We often hear stories these days about racism in machine learning algorithms. The subtlety in these stories is often missing. I've been reading about this recently and found this quote very telling:
A wave of scholarship, triggered by the ProPublica report, illuminated the statistical challenge at the heart of the argument: Given that the underlying “base rate” of rearrest is higher for blacks than for whites, it is mathematically inevitable that the burden of false positives will fall more heavily on black defendants than on white ones. In other words, given that more black defendants than white defendants actually do have a high risk of reoffending, a “high risk” label that is correct 70% of the time for both white and black defendants will still mis-label more black than white defendants as high risk. A study titled “Inherent Tradeoffs in the Fair Determination of Risk Scores” proved mathematically that when rearrest rates are not equal between races, a well-calibrated tool like Northpointe’s – that is, a tool that is mistaken equally often about whites and about blacks – will inevitably have more false positives for blacks.
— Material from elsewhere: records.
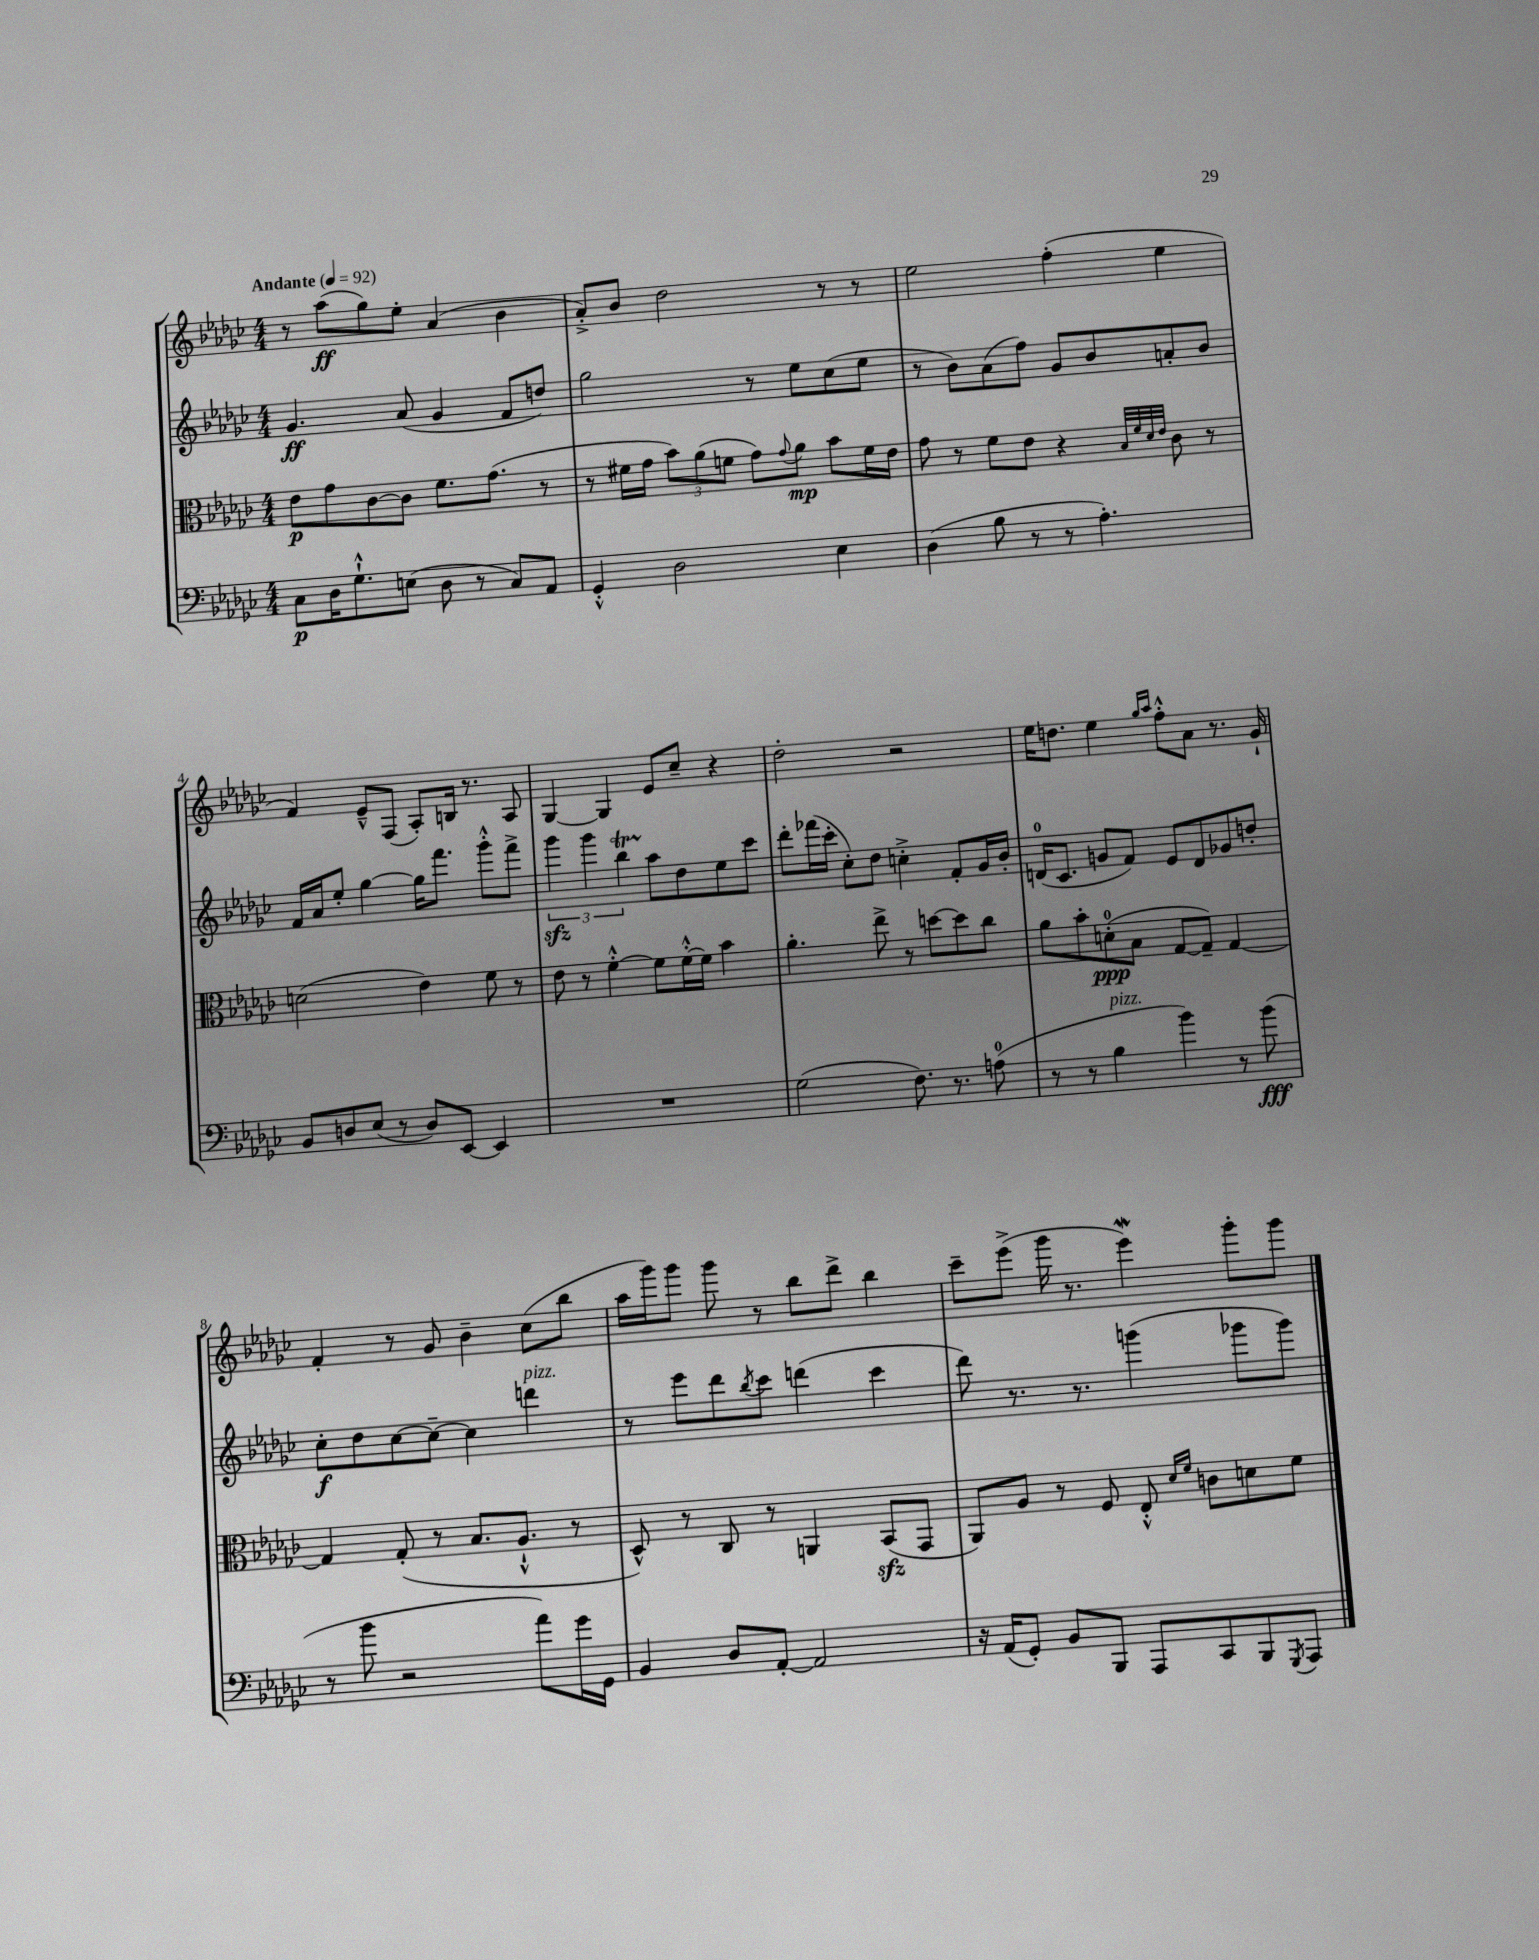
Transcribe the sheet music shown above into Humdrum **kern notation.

**kern	**kern	**kern	**kern
*staff4	*staff3	*staff2	*staff1
*clefF4	*clefC3	*clefG2	*clefG2
*k[b-e-a-d-g-c-]	*k[b-e-a-d-g-c-]	*k[b-e-a-d-g-c-]	*k[b-e-a-d-g-c-]
*M4/4	*M4/4	*M4/4	*M4/4
*MM92	*MM92	*MM92	*MM92
8C-\L	8e-\L	4.g-/	8r
16D-\K	8g-\	.	(8aa-\L
8.G-`^^\	.	.	.
.	[8c-\	.	8gg-\)
(8E\J	8c-\]J	(8a-/	8ee-'\J
8D-\	8.f\L	4g-/	(4a-/
8r	.	.	.
.	(8.g-\J	.	.
8C-/L)	.	8f/L	4b-\
8AA-/J	8r	8dd/J)	.
=	=	=	=
4GG-'^^/	8r	2gg-\	8a-'^/L)
.	16f#\LL	.	8b-/J
.	16g-\JJ	.	.
2D-\	12b-\L)	.	2dd-\
.	(12a-\	.	.
.	12f\J	.	.
.	8g-\L)	8r	.
.	8qqg-/	.	.
.	8a-\J	8ee-\L	.
4E-\	8b-\L	(8cc-\	8r
.	16f\L	8ee-\J	8r
.	16e-\JJ	.	.
=	=	=	=
(4D-\	8g-\	8r	2ee-\
.	8r	8b-\L)	.
8B-\	8f\L	(8a-\	.
8r	8e-\J	8ff\J)	.
8r	4r	8g-/L	(4ff'\
4.A-'\)	.	8b-/	.
.	32qqB-/LLL	.	.
.	32qqf/	.	.
.	32qqd-/	.	.
.	32qqe-/JJJ	.	.
.	8c-\	8a'/	4ee-\
.	8r	8b-/J	.
=	=	=	=
8BB-/L	(2d\	16f/LL	4f/)
.	.	16a-/J	.
8D/	.	8ee-'/J	.
(8E-/J	.	[4gg-\	8e-~^^/L
8r	.	.	(8F/J
8D/L)	4e-\)	16gg-\]LK	8A-'/L)
.	.	8.fff\J	.
[8EE-/J	.	.	16B/Jk
.	.	.	8.r
4EE-/]	8f\	8ggg-'^^\L	.
.	8r	8fff^\J	8A-/
=	=	=	=
1r	8e-\	6ggg-\	[4G-/
.	8r	.	.
.	.	6ggg-\	.
.	[4f'^^\	.	4G-/]
.	.	6bb-\	.
.	8f\]L	8aa-\L	8e-/L
.	[16f'^^\L	8dd-\	8cc-~/J
.	16f\]JJ	.	.
.	4b-\	8ee-\	4r
.	.	8ccc-\J	.
=	=	=	=
(2G-\	4.a-'\	8ddd-'\L	2dd-'\
.	.	(16fff-\L	.
.	.	16ccc-'\JJ	.
.	.	8cc-'\L)	.
.	8ee-^\	8dd-\J	.
8.F\)	8r	4cc'^\	2r
.	[8dd\L	.	.
8.r	.	.	.
.	8dd\]	8f'/L	.
(8A\	8cc-\J	16g-/L	.
.	.	16b-'/JJ	.
=	=	=	=
8r	8a-\L	(16d/LK	16ee-\LK
.	.	8.c-/J	8.dd\J
8r	8b-'\	.	.
4B-\	(8d'\	8g/L	4ee-\
.	8B-\J	8f/J)	.
.	.	.	16qqgg-/LL
.	.	.	16qqaa-/JJ
4b-\)	[8G-/L	8e-/L	8ff'^^\L
.	8G-~/]J)	8d/	8a-\J
8r	[4G-/	8g-/	8.r
(8b-\	.	8dd'/J	.
.	.	.	16g-`/
=	=	=	=
8r	4G-/]	8cc-'\L	4f'/
8b-\	.	8dd-\	.
2r	(8G-'/	[8cc-\	8r
.	8r	8cc-~\_J	8g-/
.	8.B-/L	4cc-\]	4b-~\
.	8.A-`^^/J	.	.
8a-\L)	.	4ddd\	(8cc-\L
16g-\L	8r	.	8bb-\J
16GG-\JJ	.	.	.
=	=	=	=
4BB-/	8D-^^/)	8r	16aa-\LL
.	.	.	16ggg-\J)
.	8r	8eee-\L	8ggg-\J
8D-/L	8C-/	8ddd-\	8ggg-\
.	.	8qbb-/	.
[8AA-'/J	8r	8ccc-\J	8r
2AA-/]	4AA/	(4ddd\	8bb-\L
.	.	.	8ddd-^\J
.	(8BB-/L	4ccc-\	4bb-\
.	8GG-/J	.	.
=	=	=	=
16r	8AA-/L)	8ddd-\)	8ccc-~\L
(16AA-/LK	.	.	.
8GG-'/J)	8A-/J	8.r	(8eee-^\J
8BB-/L	8r	.	16ggg-\
.	.	8.r	8.r
8BBB-/J	8F/	.	.
8AAA-/L	8E-'^^/	(4ggg\	4eee-\)
.	16qqd-/LL	.	.
.	16qqf/JJ	.	.
8CC-/	8c\L	.	.
8BBB-/	8d\	8ggg-\L	8ggg-'\L
8qGGG-/	.	.	.
8AAA-/J	8f\J	8ggg-\J)	8ggg-\J
==	==	==	==
*-	*-	*-	*-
As the authors of a second study explained, to equalize the error rates, one would have to make the tool itself race conscious, and “set multiple, race-specific [risk] thresholds.”
In short, an intuitive understanding of equal protection cannot square with the mathematics of predictive risk scoring. Under real conditions, a tool that is equally often mistaken about white and black defendants will more often send blacks to jail by mistake than send whites to jail by mistake. But an explicitly race-conscious risk assessment tool, that predicted scores differently for whites than for blacks, would itself face serious constitutional challenges. An understanding of “equal protection” that would require race-blindness, and simultaneously require that races are burdened equally by prediction errors, simply does not leave room for risk assessment tools to operate.The quote is from "The Challenges of Prediction: Lessons from Criminal Justice."